Work instruction - Each line below needs to be restated word for word.

Segment Start: Information provided

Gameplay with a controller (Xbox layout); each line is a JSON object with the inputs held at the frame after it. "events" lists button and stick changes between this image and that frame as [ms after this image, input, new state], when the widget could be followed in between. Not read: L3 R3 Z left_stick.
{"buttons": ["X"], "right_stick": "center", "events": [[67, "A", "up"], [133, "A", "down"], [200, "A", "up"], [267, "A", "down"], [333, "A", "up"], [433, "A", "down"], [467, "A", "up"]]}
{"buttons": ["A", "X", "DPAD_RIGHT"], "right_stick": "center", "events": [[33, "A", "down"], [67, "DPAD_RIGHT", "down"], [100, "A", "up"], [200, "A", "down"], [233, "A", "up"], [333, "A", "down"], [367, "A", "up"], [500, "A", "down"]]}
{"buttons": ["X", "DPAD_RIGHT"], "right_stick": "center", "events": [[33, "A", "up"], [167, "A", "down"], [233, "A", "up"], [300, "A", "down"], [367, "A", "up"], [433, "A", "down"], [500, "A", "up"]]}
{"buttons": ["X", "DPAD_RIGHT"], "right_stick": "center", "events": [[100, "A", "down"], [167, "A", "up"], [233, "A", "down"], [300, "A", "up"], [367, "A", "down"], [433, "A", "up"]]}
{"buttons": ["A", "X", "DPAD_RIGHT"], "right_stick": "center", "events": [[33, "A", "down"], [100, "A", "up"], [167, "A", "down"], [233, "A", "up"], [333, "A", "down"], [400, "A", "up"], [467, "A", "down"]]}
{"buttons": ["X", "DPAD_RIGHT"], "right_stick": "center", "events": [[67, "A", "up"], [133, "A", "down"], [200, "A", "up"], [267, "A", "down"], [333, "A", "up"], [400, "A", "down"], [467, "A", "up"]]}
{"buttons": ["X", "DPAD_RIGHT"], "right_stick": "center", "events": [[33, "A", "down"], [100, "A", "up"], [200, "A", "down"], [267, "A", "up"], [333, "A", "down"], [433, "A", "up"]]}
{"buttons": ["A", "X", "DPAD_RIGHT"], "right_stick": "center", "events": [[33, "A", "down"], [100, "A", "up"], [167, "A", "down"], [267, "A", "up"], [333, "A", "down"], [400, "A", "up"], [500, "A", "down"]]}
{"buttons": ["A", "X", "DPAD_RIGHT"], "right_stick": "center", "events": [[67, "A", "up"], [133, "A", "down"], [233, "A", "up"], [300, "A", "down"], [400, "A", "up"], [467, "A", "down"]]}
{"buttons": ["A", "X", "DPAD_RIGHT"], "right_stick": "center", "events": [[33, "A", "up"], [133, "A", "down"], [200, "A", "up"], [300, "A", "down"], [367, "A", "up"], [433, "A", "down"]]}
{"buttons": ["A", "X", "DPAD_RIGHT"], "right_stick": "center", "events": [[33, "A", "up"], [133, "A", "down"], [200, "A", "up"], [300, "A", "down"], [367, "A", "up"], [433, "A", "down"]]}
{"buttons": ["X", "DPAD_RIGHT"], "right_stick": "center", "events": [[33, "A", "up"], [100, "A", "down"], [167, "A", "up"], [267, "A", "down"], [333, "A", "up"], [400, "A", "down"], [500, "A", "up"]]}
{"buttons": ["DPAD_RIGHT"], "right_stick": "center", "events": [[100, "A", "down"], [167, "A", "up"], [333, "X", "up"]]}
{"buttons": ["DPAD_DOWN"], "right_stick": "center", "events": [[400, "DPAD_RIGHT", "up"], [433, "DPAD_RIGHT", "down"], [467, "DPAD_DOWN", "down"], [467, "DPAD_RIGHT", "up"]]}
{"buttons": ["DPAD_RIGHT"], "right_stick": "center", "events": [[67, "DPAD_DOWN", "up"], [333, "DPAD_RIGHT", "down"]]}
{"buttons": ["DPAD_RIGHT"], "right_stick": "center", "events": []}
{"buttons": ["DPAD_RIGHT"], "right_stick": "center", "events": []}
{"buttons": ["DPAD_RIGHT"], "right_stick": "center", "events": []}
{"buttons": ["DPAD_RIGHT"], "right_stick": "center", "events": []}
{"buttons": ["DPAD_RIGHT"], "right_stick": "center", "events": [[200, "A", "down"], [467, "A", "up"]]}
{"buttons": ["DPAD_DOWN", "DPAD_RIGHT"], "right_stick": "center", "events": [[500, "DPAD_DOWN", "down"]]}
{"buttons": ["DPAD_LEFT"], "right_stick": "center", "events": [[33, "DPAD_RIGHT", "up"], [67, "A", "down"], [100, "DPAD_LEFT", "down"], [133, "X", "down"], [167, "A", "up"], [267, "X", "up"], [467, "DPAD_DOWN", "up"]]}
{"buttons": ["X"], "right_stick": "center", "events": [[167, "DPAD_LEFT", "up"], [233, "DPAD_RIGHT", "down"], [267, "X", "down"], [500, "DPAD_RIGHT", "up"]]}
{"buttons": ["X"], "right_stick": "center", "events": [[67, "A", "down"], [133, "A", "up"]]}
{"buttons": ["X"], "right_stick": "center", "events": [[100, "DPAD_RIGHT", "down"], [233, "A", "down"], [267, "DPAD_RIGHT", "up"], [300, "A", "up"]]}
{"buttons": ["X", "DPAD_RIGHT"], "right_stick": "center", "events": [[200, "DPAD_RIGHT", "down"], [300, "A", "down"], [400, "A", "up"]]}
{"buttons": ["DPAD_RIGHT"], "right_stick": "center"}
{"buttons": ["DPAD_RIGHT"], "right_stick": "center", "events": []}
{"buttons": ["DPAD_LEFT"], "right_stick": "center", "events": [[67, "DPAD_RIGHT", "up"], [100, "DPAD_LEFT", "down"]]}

Segment End: Information provided

Problem solution -
Gameplay with a controller (Xbox layout); each line is a JSON object with the inputs held at the frame after it. "events" lists button and stick changes between this image and that frame as [ms after this image, input, new state], when the widget could be followed in between. Not read: L3 R3 Z left_stick.
{"buttons": ["X"], "right_stick": "center", "events": [[67, "A", "up"], [133, "A", "down"], [200, "A", "up"], [267, "A", "down"], [333, "A", "up"], [433, "A", "down"], [467, "A", "up"]]}
{"buttons": ["A", "X", "DPAD_RIGHT"], "right_stick": "center", "events": [[33, "A", "down"], [67, "DPAD_RIGHT", "down"], [100, "A", "up"], [200, "A", "down"], [233, "A", "up"], [333, "A", "down"], [367, "A", "up"], [500, "A", "down"]]}
{"buttons": ["X", "DPAD_RIGHT"], "right_stick": "center", "events": [[33, "A", "up"], [167, "A", "down"], [233, "A", "up"], [300, "A", "down"], [367, "A", "up"], [433, "A", "down"], [500, "A", "up"]]}
{"buttons": ["X", "DPAD_RIGHT"], "right_stick": "center", "events": [[100, "A", "down"], [167, "A", "up"], [233, "A", "down"], [300, "A", "up"], [367, "A", "down"], [433, "A", "up"]]}
{"buttons": ["A", "X", "DPAD_RIGHT"], "right_stick": "center", "events": [[33, "A", "down"], [100, "A", "up"], [167, "A", "down"], [233, "A", "up"], [333, "A", "down"], [400, "A", "up"], [467, "A", "down"]]}
{"buttons": ["X", "DPAD_RIGHT"], "right_stick": "center", "events": [[67, "A", "up"], [133, "A", "down"], [200, "A", "up"], [267, "A", "down"], [333, "A", "up"], [400, "A", "down"], [467, "A", "up"]]}
{"buttons": ["X", "DPAD_RIGHT"], "right_stick": "center", "events": [[33, "A", "down"], [100, "A", "up"], [200, "A", "down"], [267, "A", "up"], [333, "A", "down"], [433, "A", "up"]]}
{"buttons": ["A", "X", "DPAD_RIGHT"], "right_stick": "center", "events": [[33, "A", "down"], [100, "A", "up"], [167, "A", "down"], [267, "A", "up"], [333, "A", "down"], [400, "A", "up"], [500, "A", "down"]]}
{"buttons": ["A", "X", "DPAD_RIGHT"], "right_stick": "center", "events": [[67, "A", "up"], [133, "A", "down"], [233, "A", "up"], [300, "A", "down"], [400, "A", "up"], [467, "A", "down"]]}
{"buttons": ["A", "X", "DPAD_RIGHT"], "right_stick": "center", "events": [[33, "A", "up"], [133, "A", "down"], [200, "A", "up"], [300, "A", "down"], [367, "A", "up"], [433, "A", "down"]]}
{"buttons": ["A", "X", "DPAD_RIGHT"], "right_stick": "center", "events": [[33, "A", "up"], [133, "A", "down"], [200, "A", "up"], [300, "A", "down"], [367, "A", "up"], [433, "A", "down"]]}
{"buttons": ["X", "DPAD_RIGHT"], "right_stick": "center", "events": [[33, "A", "up"], [100, "A", "down"], [167, "A", "up"], [267, "A", "down"], [333, "A", "up"], [400, "A", "down"], [500, "A", "up"]]}
{"buttons": ["DPAD_RIGHT"], "right_stick": "center", "events": [[100, "A", "down"], [167, "A", "up"], [333, "X", "up"]]}
{"buttons": ["DPAD_DOWN"], "right_stick": "center", "events": [[400, "DPAD_RIGHT", "up"], [433, "DPAD_RIGHT", "down"], [467, "DPAD_DOWN", "down"], [467, "DPAD_RIGHT", "up"]]}
{"buttons": ["DPAD_RIGHT"], "right_stick": "center", "events": [[67, "DPAD_DOWN", "up"], [333, "DPAD_RIGHT", "down"]]}
{"buttons": ["DPAD_RIGHT"], "right_stick": "center", "events": []}
{"buttons": ["DPAD_RIGHT"], "right_stick": "center", "events": []}
{"buttons": ["DPAD_RIGHT"], "right_stick": "center", "events": []}
{"buttons": ["DPAD_RIGHT"], "right_stick": "center", "events": []}
{"buttons": ["DPAD_RIGHT"], "right_stick": "center", "events": [[200, "A", "down"], [467, "A", "up"]]}
{"buttons": ["DPAD_DOWN", "DPAD_RIGHT"], "right_stick": "center", "events": [[500, "DPAD_DOWN", "down"]]}
{"buttons": ["DPAD_LEFT"], "right_stick": "center", "events": [[33, "DPAD_RIGHT", "up"], [67, "A", "down"], [100, "DPAD_LEFT", "down"], [133, "X", "down"], [167, "A", "up"], [267, "X", "up"], [467, "DPAD_DOWN", "up"]]}
{"buttons": ["X"], "right_stick": "center", "events": [[167, "DPAD_LEFT", "up"], [233, "DPAD_RIGHT", "down"], [267, "X", "down"], [500, "DPAD_RIGHT", "up"]]}
{"buttons": ["X"], "right_stick": "center", "events": [[67, "A", "down"], [133, "A", "up"]]}
{"buttons": ["X"], "right_stick": "center", "events": [[100, "DPAD_RIGHT", "down"], [233, "A", "down"], [267, "DPAD_RIGHT", "up"], [300, "A", "up"]]}
{"buttons": ["X", "DPAD_RIGHT"], "right_stick": "center", "events": [[200, "DPAD_RIGHT", "down"], [300, "A", "down"], [400, "A", "up"]]}
{"buttons": ["DPAD_RIGHT"], "right_stick": "center"}
{"buttons": ["DPAD_RIGHT"], "right_stick": "center", "events": []}
{"buttons": ["DPAD_LEFT"], "right_stick": "center", "events": [[67, "DPAD_RIGHT", "up"], [100, "DPAD_LEFT", "down"]]}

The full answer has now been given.